As reported over at Newsarama last week, Mark Waid’s critically and fan acclaimed series Irredeemable and Incorruptible are both getting cancelled in May… Though by Waid’s own choice:
“I’m just stretched thin right now both personally and professionally, and I live in mortal fear that I’m going to overstay my welcome on these books,” said Waid in an interview. “Moreover, I feel that Max Damage’s character arc is reaching its end in Incorruptible. And in Irredeemable, I’ve long known what the end of that series is, and lately, it’s as if all the characters are moving into position for it whether I want them to or not. So let’s go out big and grand, I say.”
For those of you not familiar with the series, Irredeemable is about The Plutonian, a Superman-esque hero who goes just a little bit nuts, and decides to slaughter pretty much everyone on planet Earth in the most horrible ways possible. As a response, his arch enemy – Max Damage – over in Incorruptible decides to try and walk on the side of good, though he faces a few problems of his own.
Along the way, Waid, as well as artist Peter Krause – who was the original series artist on Irredeemable, created an entire superhero universe independent from DC, Marvel, or even anything else published by BOOM! That’s not so much a rarity nowadays, but what is unique is that both series will end up running over thirty issues each (Irredeemable will end with #37, Incorruptible with #30), spawned a line of cologne, and a devoted legion of fans. In a market where even the Big Two have problems launching new characters, this was – and remains – a tremendous achievement.
There’s a number of questions that this announcement lays down, of course, the biggest of course being how final these final issues will actually be? We suspect that Waid will conclude his mediation on villainy and heroism he began in Irredeemable #1, from both perspectives. And as teased in the recently concluded crossover between the two books, Max Damage and The Plutonian have their origins inexorably linked… We can’t imagine one surviving without the other, and we sort of can’t imagine either of them surviving the ends of their respective series.

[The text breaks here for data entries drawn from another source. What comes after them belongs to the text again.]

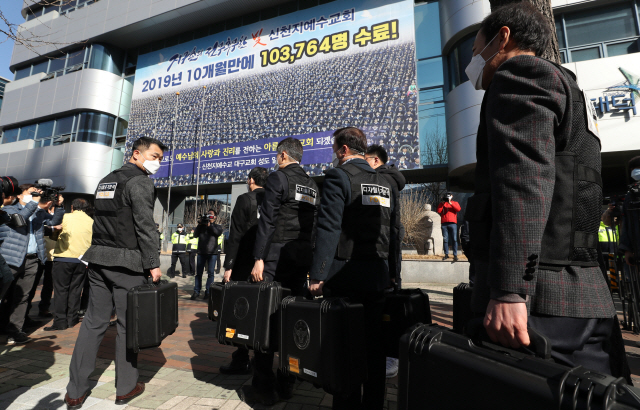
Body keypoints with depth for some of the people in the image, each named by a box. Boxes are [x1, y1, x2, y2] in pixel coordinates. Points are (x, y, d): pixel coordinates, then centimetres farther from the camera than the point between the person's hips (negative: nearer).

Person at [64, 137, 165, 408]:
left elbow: (101, 219, 17)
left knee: (93, 322, 13)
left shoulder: (105, 181, 17)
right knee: (128, 324, 4)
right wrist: (154, 264, -14)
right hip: (126, 261, -8)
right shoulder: (140, 182, -10)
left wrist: (101, 252, 19)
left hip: (98, 258, 8)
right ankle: (126, 388, 17)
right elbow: (145, 226, -17)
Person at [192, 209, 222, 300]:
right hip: (201, 252, 2)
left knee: (210, 273, -1)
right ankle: (196, 291, 10)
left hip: (212, 253, -2)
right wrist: (199, 225, -5)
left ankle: (208, 292, 5)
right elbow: (196, 234, 5)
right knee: (199, 272, 4)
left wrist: (210, 225, -9)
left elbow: (218, 232, -9)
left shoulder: (217, 226, 12)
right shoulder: (202, 226, 17)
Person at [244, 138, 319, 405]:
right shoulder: (312, 185, 15)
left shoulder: (278, 178, -5)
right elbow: (314, 225, 13)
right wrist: (308, 258, 16)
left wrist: (259, 258, -12)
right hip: (302, 257, 7)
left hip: (277, 255, -6)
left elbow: (267, 221, -12)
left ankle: (264, 386, 10)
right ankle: (286, 382, 22)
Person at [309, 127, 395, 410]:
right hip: (379, 275, 7)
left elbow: (329, 228, -16)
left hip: (346, 272, -6)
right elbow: (392, 230, 14)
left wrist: (317, 275, -15)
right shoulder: (385, 183, 14)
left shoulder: (339, 176, -7)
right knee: (374, 345, 15)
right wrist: (388, 271, 18)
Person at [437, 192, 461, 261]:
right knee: (445, 239, 0)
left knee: (454, 239, -7)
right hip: (444, 224, 2)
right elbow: (439, 211, 3)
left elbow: (458, 209, -5)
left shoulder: (455, 203, 15)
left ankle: (455, 255, -7)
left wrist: (450, 203, -11)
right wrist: (442, 203, -4)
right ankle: (446, 254, 7)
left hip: (452, 223, -1)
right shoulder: (442, 203, 18)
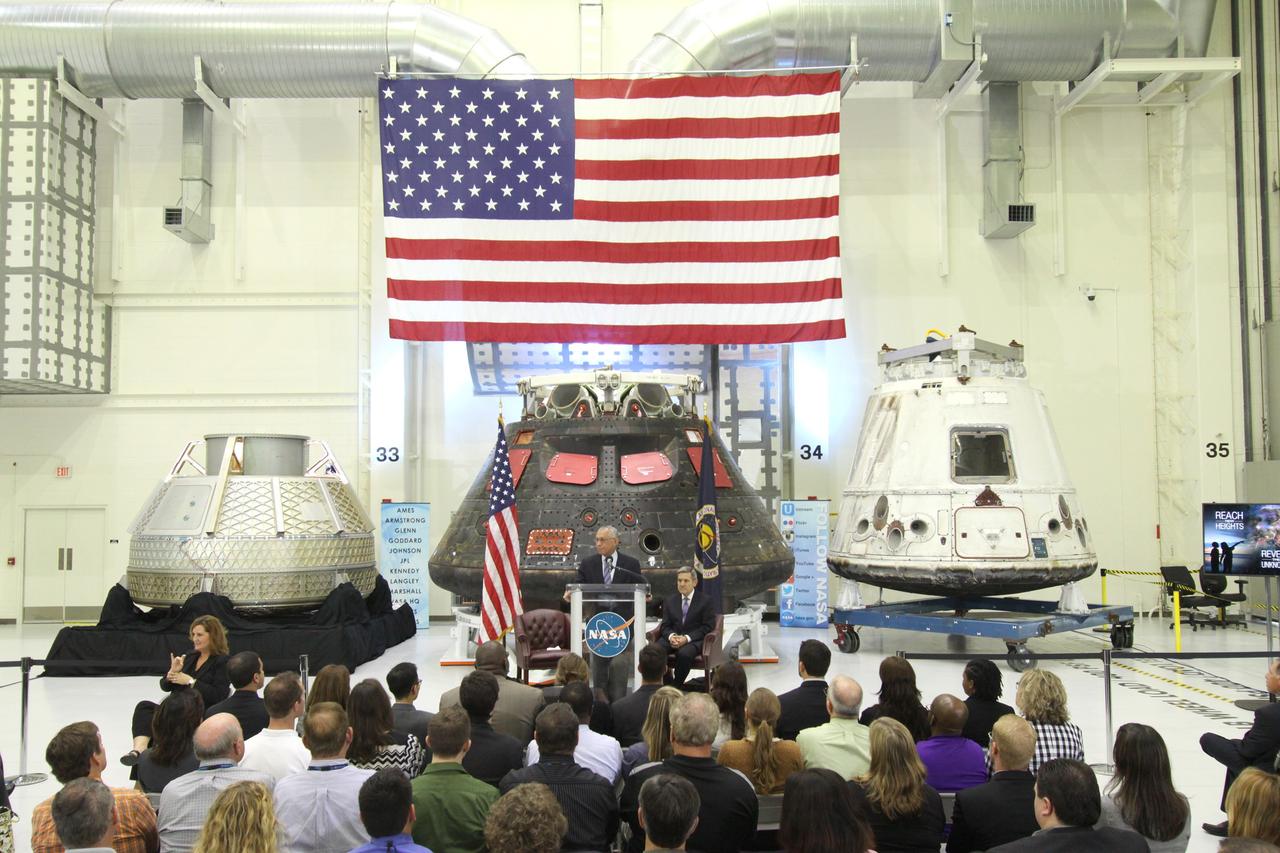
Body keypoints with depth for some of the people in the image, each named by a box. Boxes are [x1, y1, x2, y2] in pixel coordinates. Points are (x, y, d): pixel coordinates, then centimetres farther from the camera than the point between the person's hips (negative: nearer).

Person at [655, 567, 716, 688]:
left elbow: (708, 627, -4)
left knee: (684, 654, -38)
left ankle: (676, 685, -17)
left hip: (694, 640, -4)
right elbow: (665, 625, 12)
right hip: (673, 638, 4)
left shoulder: (706, 601, 3)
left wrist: (687, 638, -17)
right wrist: (671, 636, -13)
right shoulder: (670, 600, 16)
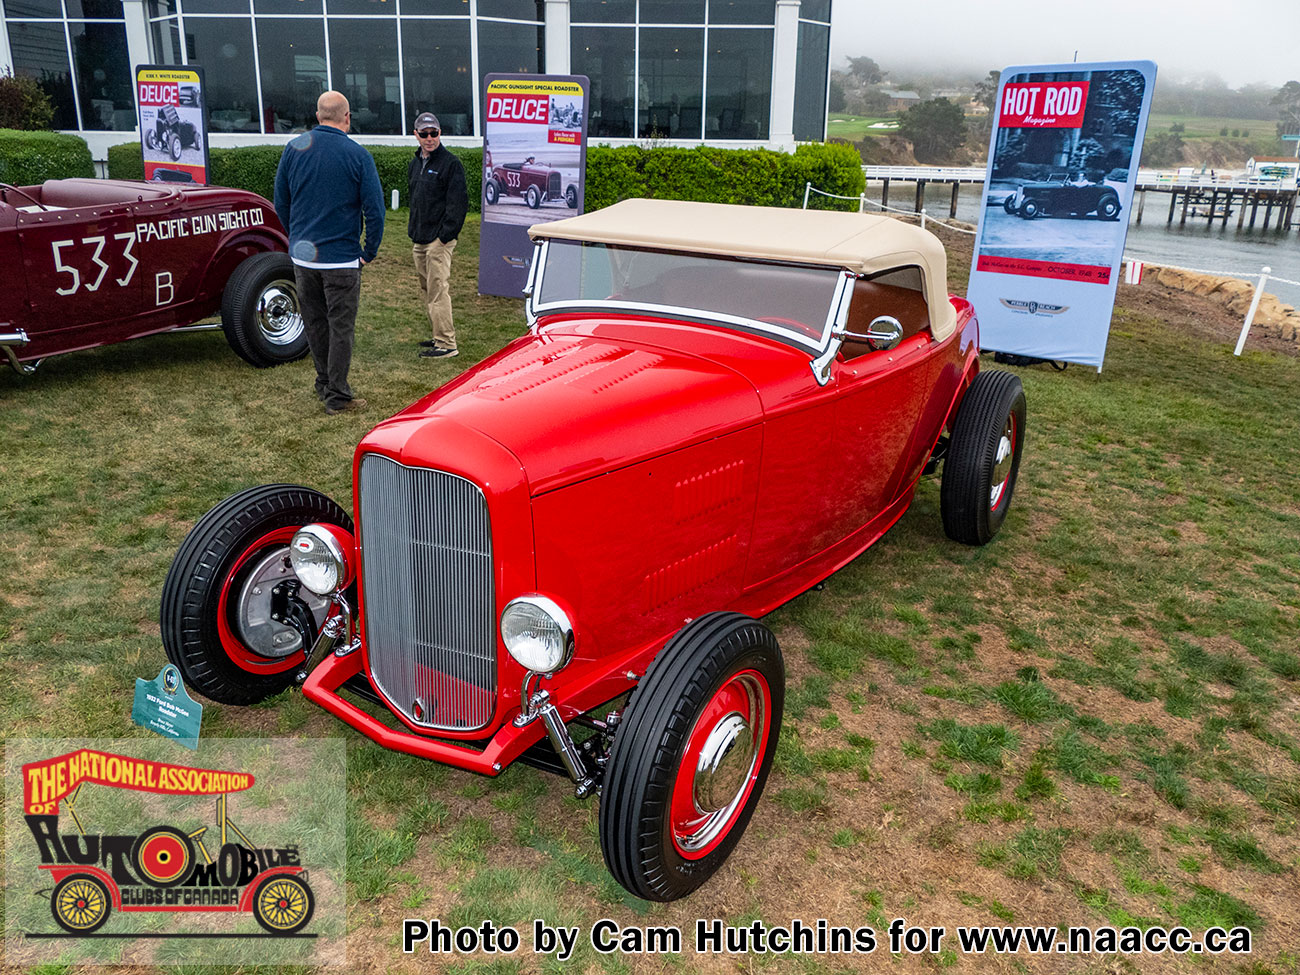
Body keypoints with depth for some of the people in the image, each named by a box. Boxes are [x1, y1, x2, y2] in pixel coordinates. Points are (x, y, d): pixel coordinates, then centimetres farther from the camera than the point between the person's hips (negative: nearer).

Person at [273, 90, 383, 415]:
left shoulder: (294, 148, 2)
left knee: (315, 323, 18)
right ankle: (337, 396, 9)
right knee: (341, 327, 5)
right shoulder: (358, 155, -10)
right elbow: (374, 209, -11)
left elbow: (281, 203, 9)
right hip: (342, 259, -4)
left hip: (302, 257, 4)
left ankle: (324, 382, 31)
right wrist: (369, 252, 0)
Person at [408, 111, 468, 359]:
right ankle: (439, 335, 23)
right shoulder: (415, 165, 17)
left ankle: (446, 343, -9)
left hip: (439, 240, -9)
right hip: (419, 241, 9)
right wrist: (413, 230, 16)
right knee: (427, 290, 13)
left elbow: (458, 203, -14)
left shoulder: (451, 163, -9)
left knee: (438, 291, -11)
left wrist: (445, 235, -18)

Still, there’s plenty of opportunities for further series and spin-offs, particularly dealing with the fall-out from the end of the books… Assuming there’s an Earth around to deal with the fall-out. There’s also plenty of time that hasn’t been chronicled in both the hero-turned-villain and villain-turned-hero’s careers, so we could see BOOM! spinning off a Irredeemable Adventures! type series. We’d imagine it would have a different title, though.
The other question, of course, is how much Waid’s series have primed the market to accept new ideas and characters. The answer is, probably, unfortunately, not a whole lot. Irredeemable started as a clear analog for Superman, complete with his own Lois Lane, Jimmy, and Justice League. The characters have grown tremendously since then, but the book also banked on that familiarity from the start. Not to undercut the accomplishment, but how well would these series have done if they didn’t have that “Superman goes nuts!” tagline, and Waid’s name attached?
To find a very specific example, look at DC’s excellent A God Somewhere, a graphic novel that came out around the same time as Irredeemable, but didn’t do anywhere near as well as the latter series has done. Same with The Mighty, another excellent series from DC that also mined the same premise, but didn’t stick in fans minds the way Irredeemable has.
Perhaps it was Waid’s name? Perhaps it was the extensive universe building in the book? Or perhaps it was just a simple, catchy title? We may never know, until someone tries it just one more time. Until then, we’ll savor these last few issues of Irredeemable and Incorruptible.
Both series end their runs in May, 2012 from BOOM! comics.